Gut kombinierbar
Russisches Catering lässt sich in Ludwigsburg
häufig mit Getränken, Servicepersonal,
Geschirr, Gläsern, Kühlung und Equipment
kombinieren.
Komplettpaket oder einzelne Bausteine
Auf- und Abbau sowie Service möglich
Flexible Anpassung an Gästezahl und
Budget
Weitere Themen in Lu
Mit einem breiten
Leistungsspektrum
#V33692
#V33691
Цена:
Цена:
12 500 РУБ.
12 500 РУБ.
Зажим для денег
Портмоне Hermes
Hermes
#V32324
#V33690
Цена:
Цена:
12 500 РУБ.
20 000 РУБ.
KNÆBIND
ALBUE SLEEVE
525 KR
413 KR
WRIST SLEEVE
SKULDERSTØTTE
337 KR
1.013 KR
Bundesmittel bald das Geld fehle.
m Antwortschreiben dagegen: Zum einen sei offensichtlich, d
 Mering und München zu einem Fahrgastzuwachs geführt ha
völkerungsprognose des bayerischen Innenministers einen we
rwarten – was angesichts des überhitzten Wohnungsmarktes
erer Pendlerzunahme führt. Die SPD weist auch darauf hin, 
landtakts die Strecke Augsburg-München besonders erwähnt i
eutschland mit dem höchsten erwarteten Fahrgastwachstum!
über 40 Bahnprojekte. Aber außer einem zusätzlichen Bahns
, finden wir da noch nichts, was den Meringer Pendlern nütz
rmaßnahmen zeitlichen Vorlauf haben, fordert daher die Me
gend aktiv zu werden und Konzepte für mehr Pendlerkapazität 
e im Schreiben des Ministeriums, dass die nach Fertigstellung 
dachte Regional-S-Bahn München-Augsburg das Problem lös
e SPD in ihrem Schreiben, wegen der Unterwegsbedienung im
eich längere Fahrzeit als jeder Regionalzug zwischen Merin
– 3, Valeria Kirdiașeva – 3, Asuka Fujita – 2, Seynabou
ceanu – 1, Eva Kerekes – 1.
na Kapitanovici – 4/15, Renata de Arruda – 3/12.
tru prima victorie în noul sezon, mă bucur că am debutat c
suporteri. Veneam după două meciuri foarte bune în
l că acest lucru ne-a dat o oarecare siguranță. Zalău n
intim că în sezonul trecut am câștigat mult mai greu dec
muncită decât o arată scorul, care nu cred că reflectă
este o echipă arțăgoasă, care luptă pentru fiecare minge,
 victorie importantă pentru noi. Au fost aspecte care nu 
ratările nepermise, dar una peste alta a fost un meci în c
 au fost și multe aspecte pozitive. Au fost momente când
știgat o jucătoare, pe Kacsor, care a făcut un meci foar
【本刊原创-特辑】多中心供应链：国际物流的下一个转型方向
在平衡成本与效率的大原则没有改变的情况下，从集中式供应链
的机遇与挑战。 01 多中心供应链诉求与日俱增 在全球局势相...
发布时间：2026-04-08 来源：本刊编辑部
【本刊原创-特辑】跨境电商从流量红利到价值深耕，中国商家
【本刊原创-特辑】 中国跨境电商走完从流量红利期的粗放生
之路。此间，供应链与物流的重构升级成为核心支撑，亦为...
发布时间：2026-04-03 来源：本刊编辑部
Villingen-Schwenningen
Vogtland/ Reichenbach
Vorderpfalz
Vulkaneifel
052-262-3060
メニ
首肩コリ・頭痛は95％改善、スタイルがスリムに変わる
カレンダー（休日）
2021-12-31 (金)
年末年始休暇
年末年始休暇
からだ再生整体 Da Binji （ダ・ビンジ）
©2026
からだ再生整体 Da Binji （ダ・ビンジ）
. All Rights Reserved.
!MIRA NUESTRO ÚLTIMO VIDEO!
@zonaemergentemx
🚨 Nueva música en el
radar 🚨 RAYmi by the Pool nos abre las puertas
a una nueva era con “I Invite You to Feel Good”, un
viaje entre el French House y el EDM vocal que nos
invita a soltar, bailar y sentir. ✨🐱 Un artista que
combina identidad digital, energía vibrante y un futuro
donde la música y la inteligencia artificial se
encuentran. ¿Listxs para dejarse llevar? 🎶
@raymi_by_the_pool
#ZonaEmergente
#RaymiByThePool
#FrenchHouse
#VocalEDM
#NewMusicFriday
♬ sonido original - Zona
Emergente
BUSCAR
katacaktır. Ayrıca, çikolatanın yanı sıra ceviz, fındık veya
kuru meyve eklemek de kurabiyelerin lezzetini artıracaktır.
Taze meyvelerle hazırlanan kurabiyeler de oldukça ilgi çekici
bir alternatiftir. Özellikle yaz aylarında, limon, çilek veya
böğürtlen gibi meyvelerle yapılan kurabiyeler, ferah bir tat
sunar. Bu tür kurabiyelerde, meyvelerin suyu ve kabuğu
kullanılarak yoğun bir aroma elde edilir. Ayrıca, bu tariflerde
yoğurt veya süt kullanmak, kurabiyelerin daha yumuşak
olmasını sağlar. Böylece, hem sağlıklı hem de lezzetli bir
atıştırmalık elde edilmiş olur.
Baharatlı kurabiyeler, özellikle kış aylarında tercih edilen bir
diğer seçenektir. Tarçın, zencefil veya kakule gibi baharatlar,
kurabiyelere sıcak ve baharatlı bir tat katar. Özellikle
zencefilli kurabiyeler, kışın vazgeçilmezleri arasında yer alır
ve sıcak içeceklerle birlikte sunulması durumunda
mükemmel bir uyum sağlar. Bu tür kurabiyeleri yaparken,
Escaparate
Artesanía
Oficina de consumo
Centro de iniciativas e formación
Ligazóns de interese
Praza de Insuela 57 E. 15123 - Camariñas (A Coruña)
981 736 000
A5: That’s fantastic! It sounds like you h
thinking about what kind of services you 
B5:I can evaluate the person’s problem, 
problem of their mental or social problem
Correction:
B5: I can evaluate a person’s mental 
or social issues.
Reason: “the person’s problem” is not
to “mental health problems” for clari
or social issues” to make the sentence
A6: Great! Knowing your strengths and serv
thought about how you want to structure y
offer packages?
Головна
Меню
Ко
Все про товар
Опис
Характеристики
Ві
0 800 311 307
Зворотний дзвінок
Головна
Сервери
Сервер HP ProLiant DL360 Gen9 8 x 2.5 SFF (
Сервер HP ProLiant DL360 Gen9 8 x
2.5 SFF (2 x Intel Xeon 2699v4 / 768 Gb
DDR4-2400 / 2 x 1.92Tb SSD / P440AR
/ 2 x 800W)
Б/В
━━━━━━━━━━
#### WORK TO COMPLETE
Copy the lines above exactly, leaving every word as it is.

#### TASK RESPONSE
Gut kombinierbar
Russisches Catering lässt sich in Ludwigsburg
häufig mit Getränken, Servicepersonal,
Geschirr, Gläsern, Kühlung und Equipment
kombinieren.
Komplettpaket oder einzelne Bausteine
Auf- und Abbau sowie Service möglich
Flexible Anpassung an Gästezahl und
Budget
Weitere Themen in Lu
Mit einem breiten
Leistungsspektrum
#V33692
#V33691
Цена:
Цена:
12 500 РУБ.
12 500 РУБ.
Зажим для денег
Портмоне Hermes
Hermes
#V32324
#V33690
Цена:
Цена:
12 500 РУБ.
20 000 РУБ.
KNÆBIND
ALBUE SLEEVE
525 KR
413 KR
WRIST SLEEVE
SKULDERSTØTTE
337 KR
1.013 KR
Bundesmittel bald das Geld fehle.
m Antwortschreiben dagegen: Zum einen sei offensichtlich, d
 Mering und München zu einem Fahrgastzuwachs geführt ha
völkerungsprognose des bayerischen Innenministers einen we
rwarten – was angesichts des überhitzten Wohnungsmarktes
erer Pendlerzunahme führt. Die SPD weist auch darauf hin, 
landtakts die Strecke Augsburg-München besonders erwähnt i
eutschland mit dem höchsten erwarteten Fahrgastwachstum!
über 40 Bahnprojekte. Aber außer einem zusätzlichen Bahns
, finden wir da noch nichts, was den Meringer Pendlern nütz
rmaßnahmen zeitlichen Vorlauf haben, fordert daher die Me
gend aktiv zu werden und Konzepte für mehr Pendlerkapazität 
e im Schreiben des Ministeriums, dass die nach Fertigstellung 
dachte Regional-S-Bahn München-Augsburg das Problem lös
e SPD in ihrem Schreiben, wegen der Unterwegsbedienung im
eich längere Fahrzeit als jeder Regionalzug zwischen Merin
– 3, Valeria Kirdiașeva – 3, Asuka Fujita – 2, Seynabou
ceanu – 1, Eva Kerekes – 1.
na Kapitanovici – 4/15, Renata de Arruda – 3/12.
tru prima victorie în noul sezon, mă bucur că am debutat c
suporteri. Veneam după două meciuri foarte bune în
l că acest lucru ne-a dat o oarecare siguranță. Zalău n
intim că în sezonul trecut am câștigat mult mai greu dec
muncită decât o arată scorul, care nu cred că reflectă
este o echipă arțăgoasă, care luptă pentru fiecare minge,
 victorie importantă pentru noi. Au fost aspecte care nu 
ratările nepermise, dar una peste alta a fost un meci în c
 au fost și multe aspecte pozitive. Au fost momente când
știgat o jucătoare, pe Kacsor, care a făcut un meci foar
【本刊原创-特辑】多中心供应链：国际物流的下一个转型方向
在平衡成本与效率的大原则没有改变的情况下，从集中式供应链
的机遇与挑战。 01 多中心供应链诉求与日俱增 在全球局势相...
发布时间：2026-04-08 来源：本刊编辑部
【本刊原创-特辑】跨境电商从流量红利到价值深耕，中国商家
【本刊原创-特辑】 中国跨境电商走完从流量红利期的粗放生
之路。此间，供应链与物流的重构升级成为核心支撑，亦为...
发布时间：2026-04-03 来源：本刊编辑部
Villingen-Schwenningen
Vogtland/ Reichenbach
Vorderpfalz
Vulkaneifel
052-262-3060
メニ
首肩コリ・頭痛は95％改善、スタイルがスリムに変わる
カレンダー（休日）
2021-12-31 (金)
年末年始休暇
年末年始休暇
からだ再生整体 Da Binji （ダ・ビンジ）
©2026
からだ再生整体 Da Binji （ダ・ビンジ）
. All Rights Reserved.
!MIRA NUESTRO ÚLTIMO VIDEO!
@zonaemergentemx
🚨 Nueva música en el
radar 🚨 RAYmi by the Pool nos abre las puertas
a una nueva era con “I Invite You to Feel Good”, un
viaje entre el French House y el EDM vocal que nos
invita a soltar, bailar y sentir. ✨🐱 Un artista que
combina identidad digital, energía vibrante y un futuro
donde la música y la inteligencia artificial se
encuentran. ¿Listxs para dejarse llevar? 🎶
@raymi_by_the_pool
#ZonaEmergente
#RaymiByThePool
#FrenchHouse
#VocalEDM
#NewMusicFriday
♬ sonido original - Zona
Emergente
BUSCAR
katacaktır. Ayrıca, çikolatanın yanı sıra ceviz, fındık veya
kuru meyve eklemek de kurabiyelerin lezzetini artıracaktır.
Taze meyvelerle hazırlanan kurabiyeler de oldukça ilgi çekici
bir alternatiftir. Özellikle yaz aylarında, limon, çilek veya
böğürtlen gibi meyvelerle yapılan kurabiyeler, ferah bir tat
sunar. Bu tür kurabiyelerde, meyvelerin suyu ve kabuğu
kullanılarak yoğun bir aroma elde edilir. Ayrıca, bu tariflerde
yoğurt veya süt kullanmak, kurabiyelerin daha yumuşak
olmasını sağlar. Böylece, hem sağlıklı hem de lezzetli bir
atıştırmalık elde edilmiş olur.
Baharatlı kurabiyeler, özellikle kış aylarında tercih edilen bir
diğer seçenektir. Tarçın, zencefil veya kakule gibi baharatlar,
kurabiyelere sıcak ve baharatlı bir tat katar. Özellikle
zencefilli kurabiyeler, kışın vazgeçilmezleri arasında yer alır
ve sıcak içeceklerle birlikte sunulması durumunda
mükemmel bir uyum sağlar. Bu tür kurabiyeleri yaparken,
Escaparate
Artesanía
Oficina de consumo
Centro de iniciativas e formación
Ligazóns de interese
Praza de Insuela 57 E. 15123 - Camariñas (A Coruña)
981 736 000
A5: That’s fantastic! It sounds like you h
thinking about what kind of services you 
B5:I can evaluate the person’s problem, 
problem of their mental or social problem
Correction:
B5: I can evaluate a person’s mental 
or social issues.
Reason: “the person’s problem” is not
to “mental health problems” for clari
or social issues” to make the sentence
A6: Great! Knowing your strengths and serv
thought about how you want to structure y
offer packages?
Головна
Меню
Ко
Все про товар
Опис
Характеристики
Ві
0 800 311 307
Зворотний дзвінок
Головна
Сервери
Сервер HP ProLiant DL360 Gen9 8 x 2.5 SFF (
Сервер HP ProLiant DL360 Gen9 8 x
2.5 SFF (2 x Intel Xeon 2699v4 / 768 Gb
DDR4-2400 / 2 x 1.92Tb SSD / P440AR
/ 2 x 800W)
Б/В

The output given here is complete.